If your Frost feed is live and the period is inside 18 months, let it sync. If the QuickBooks Online connection has stopped, do not wait on it for a close that is due: download or convert the statement, then upload the QBO file under Transactions, Bank transactions, Upload from file, choosing the correct account. The transactions land in the For review tab ready to categorize. Keep each upload under 1,000 transactions and 350 KB, the caps QuickBooks Online enforces, and split a busy year into a couple of files if needed.

Importing Frost transactions into QuickBooks Desktop

QuickBooks Desktop takes a Web Connect file: File, Utilities, Import, Web Connect Files on older versions, or File, Import, From Web Connect on newer ones. Whether the .QBO came from Frost's own download or from converting the statement, the import is identical. Map it to the right Frost account, review the transactions, and accept them. Keep one Frost account per file, since QuickBooks maps a single QBO to a single account.
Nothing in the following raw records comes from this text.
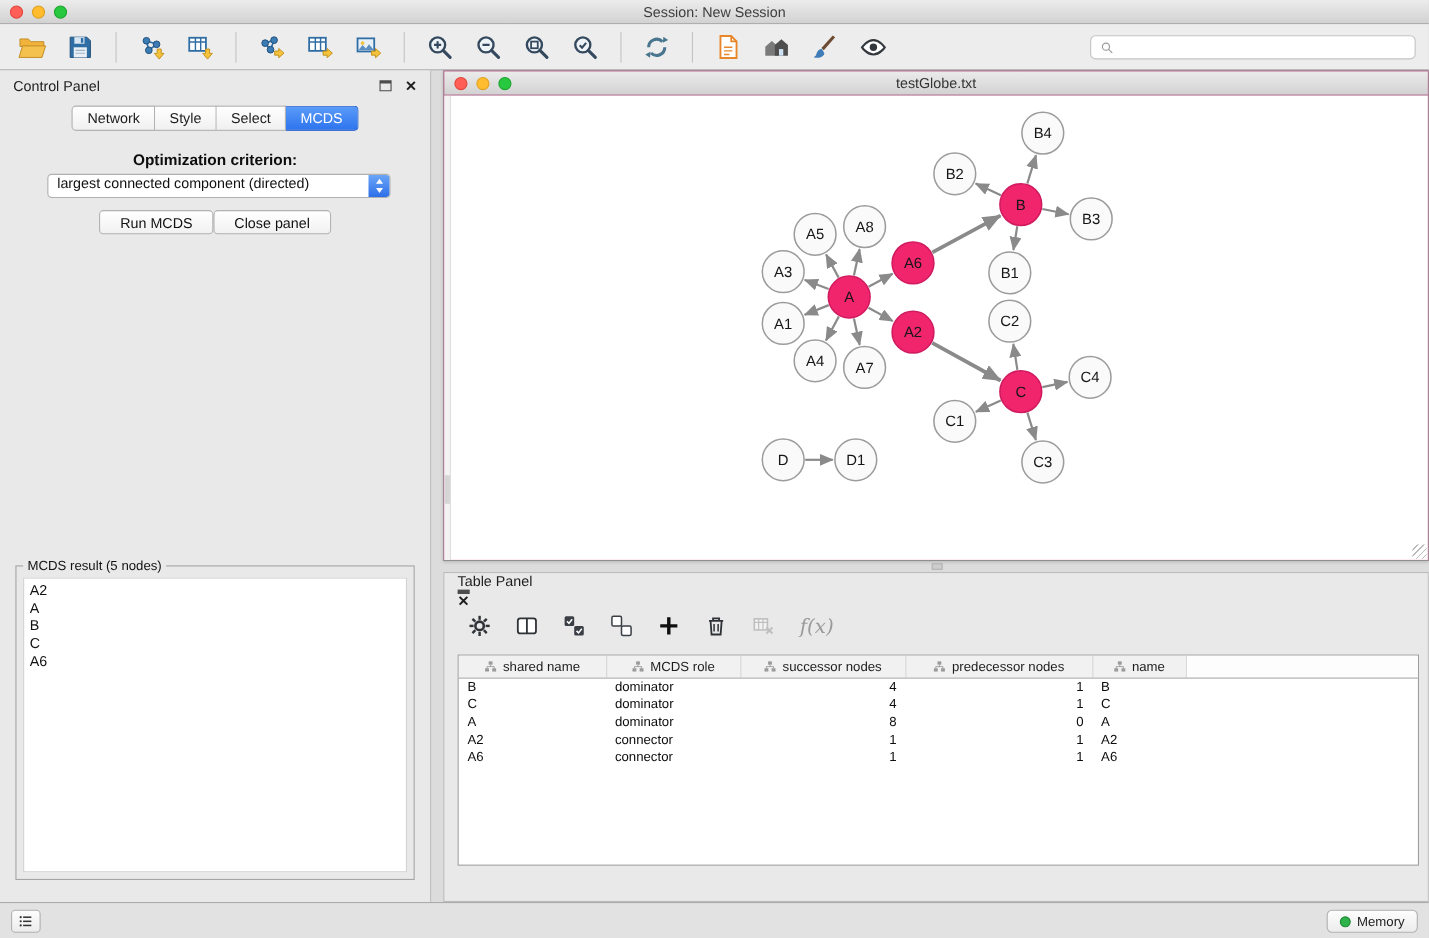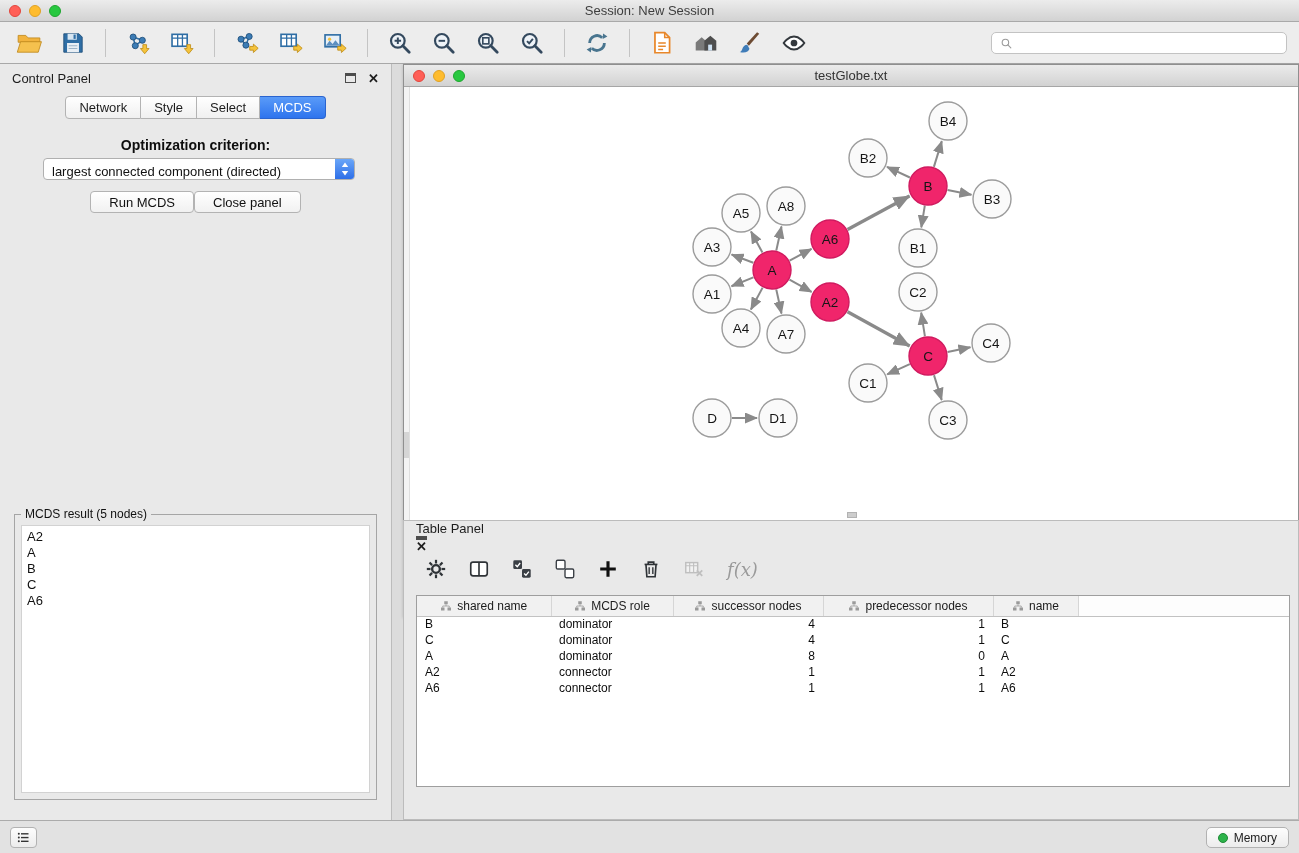--- a/index.html
+++ b/index.html
@@ -66,7 +66,7 @@
   
   .right-area { position:absolute; left:403px; top:64px; width:896px; height:756px; }
 
-  .network-window { position:absolute; left:0; top:0; width:896px; height:553px;
+  .network-window { position:absolute; left:0; top:0; width:896px; height:446px;
     border:1px solid #8f8f8f; background:#ec4899; box-shadow:0 1px 3px rgba(0,0,0,.18); }
   .net-titlebar { position:relative; height:22px; background:linear-gradient(#ebebeb,#d2d2d2);
     border-bottom:1px solid #a6a6a6; }

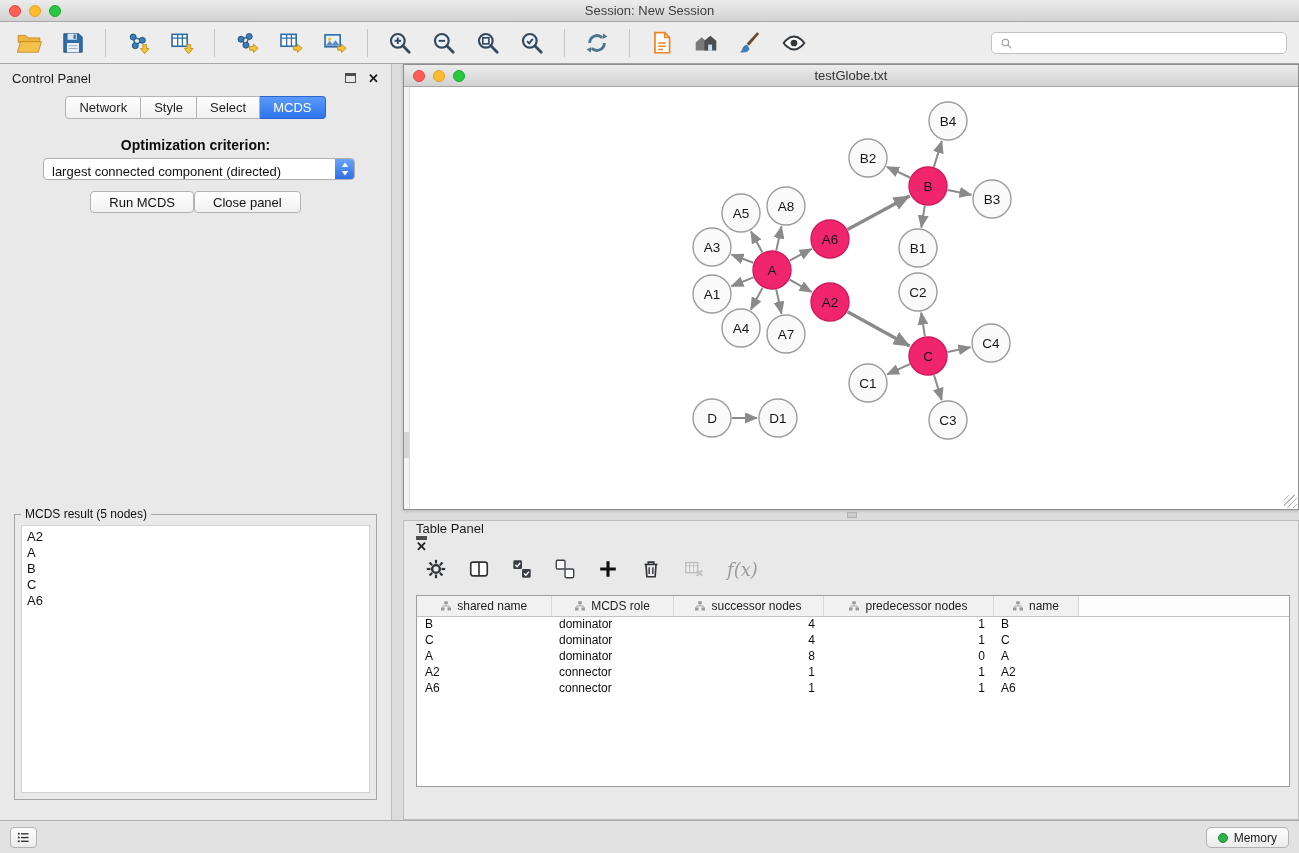--- a/index.html
+++ b/index.html
@@ -49,7 +49,7 @@
   .cp-body { position:absolute; top:58px; left:0; right:0; bottom:0; }
   .opt-label { text-align:center; font-size:14px; font-weight:bold; margin-top:15px; color:#0d0d0d; }
   .dropdown { position:absolute; left:43px; width:312px; top:36px; height:22px; background:#fff;
-    border:1px solid #b0b0b0; border-radius:4px; display:flex; align-items:flex-end; cursor:pointer; }
+    border:1px solid #b0b0b0; border-radius:4px; display:flex; align-items:flex-start; cursor:pointer; }
   .dd-text { font-size:13px; color:#111; padding-left:8px; flex:1; white-space:nowrap; overflow:hidden; }
   .dd-stepper { width:19px; height:20px; border-radius:0 3px 3px 0;
     background:linear-gradient(#6aa6f8,#2e6fe8); display:flex; align-items:center; justify-content:center; flex:none; }

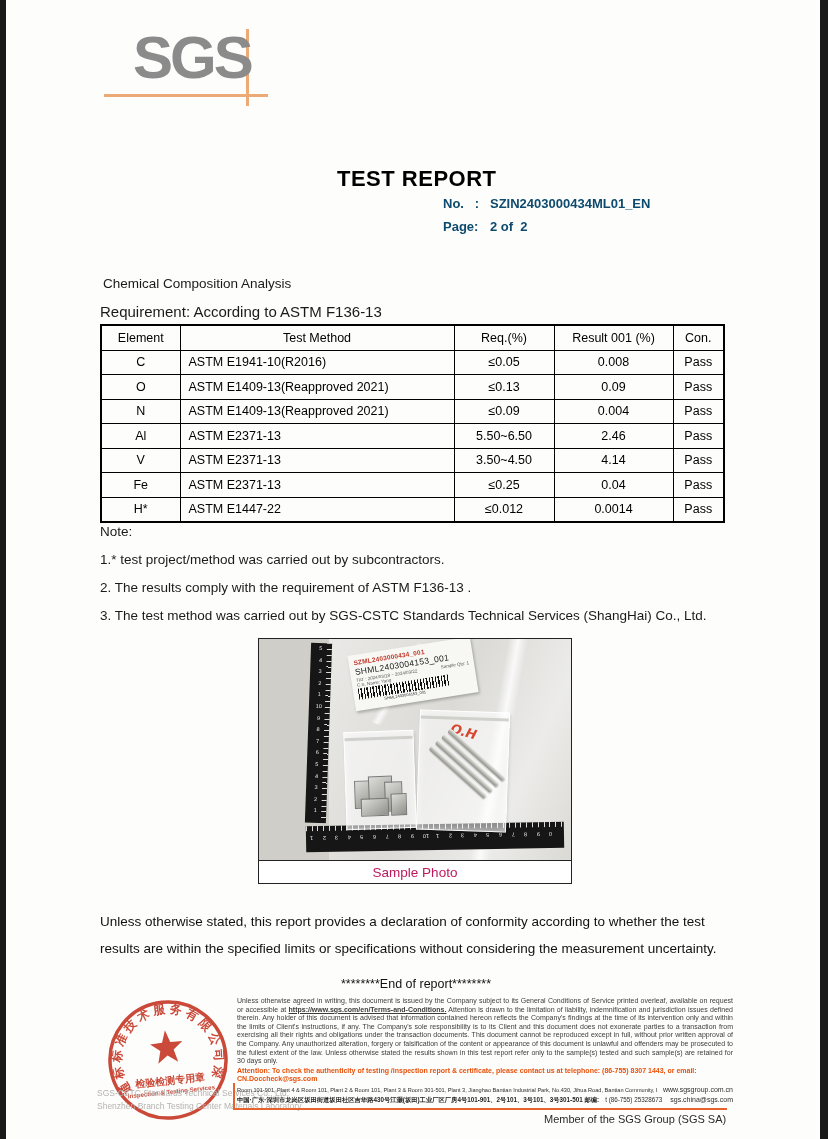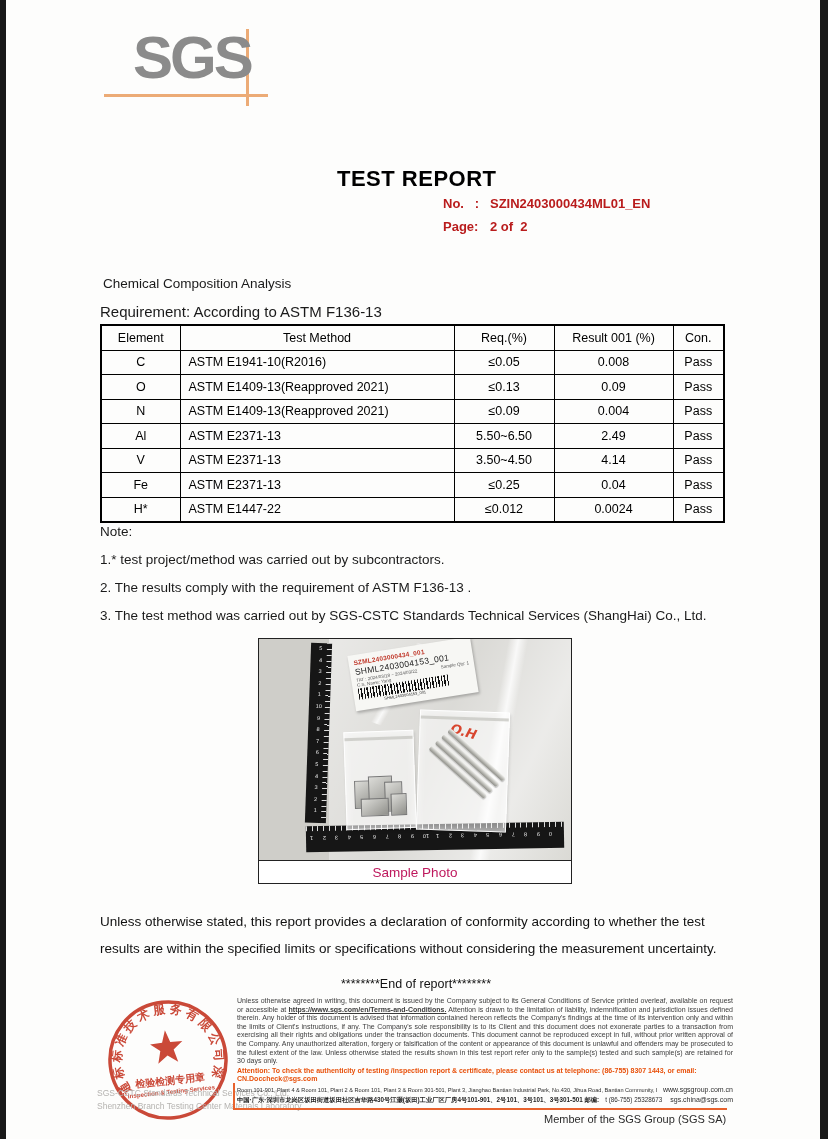--- a/index.html
+++ b/index.html
@@ -23,7 +23,7 @@
 
   
   .report-title { position:absolute; left:337px; top:166px; font-size:22px; font-weight:bold; letter-spacing:0.5px; color:#000; }
-  .meta { position:absolute; left:443px; top:196px; font-size:13px; font-weight:bold; color:#b91c1c; }
+  .meta { position:absolute; left:443px; top:196px; font-size:13px; font-weight:bold; color:#0c4a6e; }
   .meta-row { display:flex; height:23px; align-items:flex-start; }
   .meta-label { width:47px; white-space:pre; }
   .meta-value { white-space:pre; }

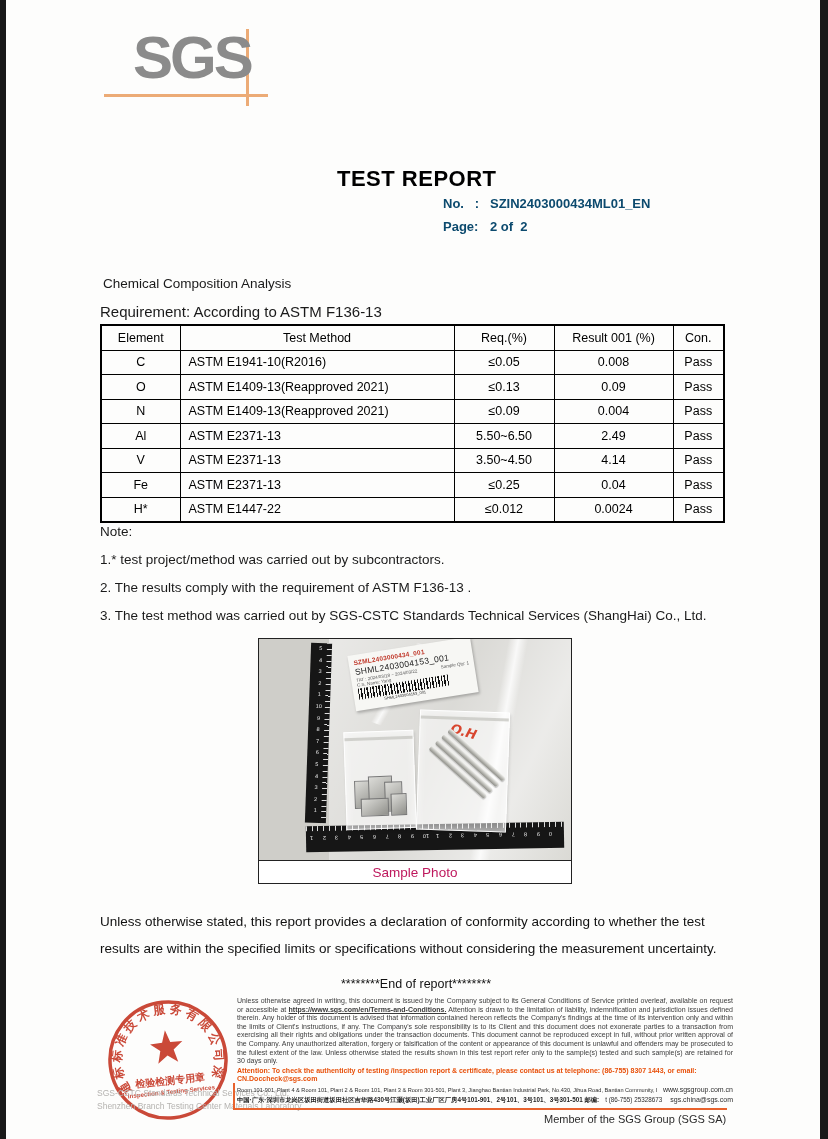--- a/index.html
+++ b/index.html
@@ -179,7 +179,7 @@
       <td>Al</td>
       <td class="tm">ASTM E2371-13</td>
       <td>5.50~6.50</td>
-      <td>2.49</td>
+      <td>2.46</td>
       <td>Pass</td>
     </tr>
     <tr>

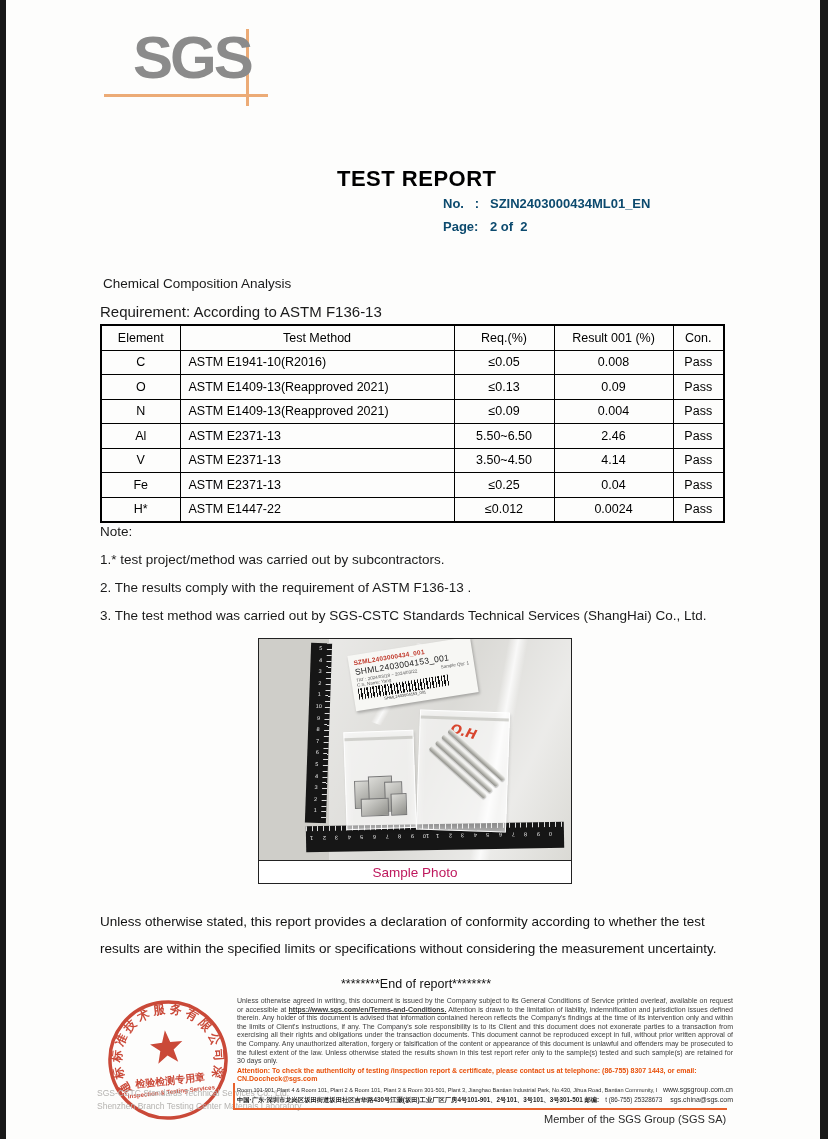--- a/index.html
+++ b/index.html
@@ -200,7 +200,7 @@
       <td>H*</td>
       <td class="tm">ASTM E1447-22</td>
       <td>≤0.012</td>
-      <td>0.0024</td>
+      <td>0.0014</td>
       <td>Pass</td>
     </tr>
   </tbody>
Keeping duplicates out of the register

Duplicates show up when a live feed and a converted file overlap the same dates. Before a manual import, open the register, find the newest transaction that came from the bank, and start the converted file the day after it. If a Frost Direct Connect feed is running on that account, deactivate it in Bank Feed Settings first, so the feed and the file cannot post the same activity twice. QuickBooks does try to catch duplicates on Web Connect imports, but it matches on amount, date, and reference, so a re-issued description or a shifted posting date will slip past it. If duplicates land anyway, exclude them from the For review tab rather than deleting reconciled entries.

Reconciling the older periods you just brought in

Bringing three years of Frost activity into QuickBooks is only useful if it ties out. Import the periods oldest first and reconcile each month against its statement before moving to the next, so a clean ending balance confirms the period before you build on it. This is the same discipline whether you are doing a tax-year cleanup or preparing a file for a lender, and the sequencing in our guide to catch-up bookkeeping in QuickBooks keeps a multi-year rebuild orderly. If the goal is a loan application, a lender is going to run its own read on the same statements, which is worth knowing when you decide how far back to reconstruct; our note on how lenders verify bank statements covers what they look at.

Does Frost charge for the QuickBooks connection?

Frost includes Direct Connect for connecting Quicken and QuickBooks, which is not a given anymore. Several banks now bill for it: Comerica prices its QuickBooks connection at $10.95 a month, and others have added fees or dropped the method entirely. Fees and availability change and vary by account, so confirm the current terms with Frost before you rely on the feed. If you want the full picture of who charges and who is retiring the connection, see which banks charge for QuickBooks Direct Connect.

Last updated July 2026. Bank connection methods, history windows, and fees change; confirm current details with Frost Bank.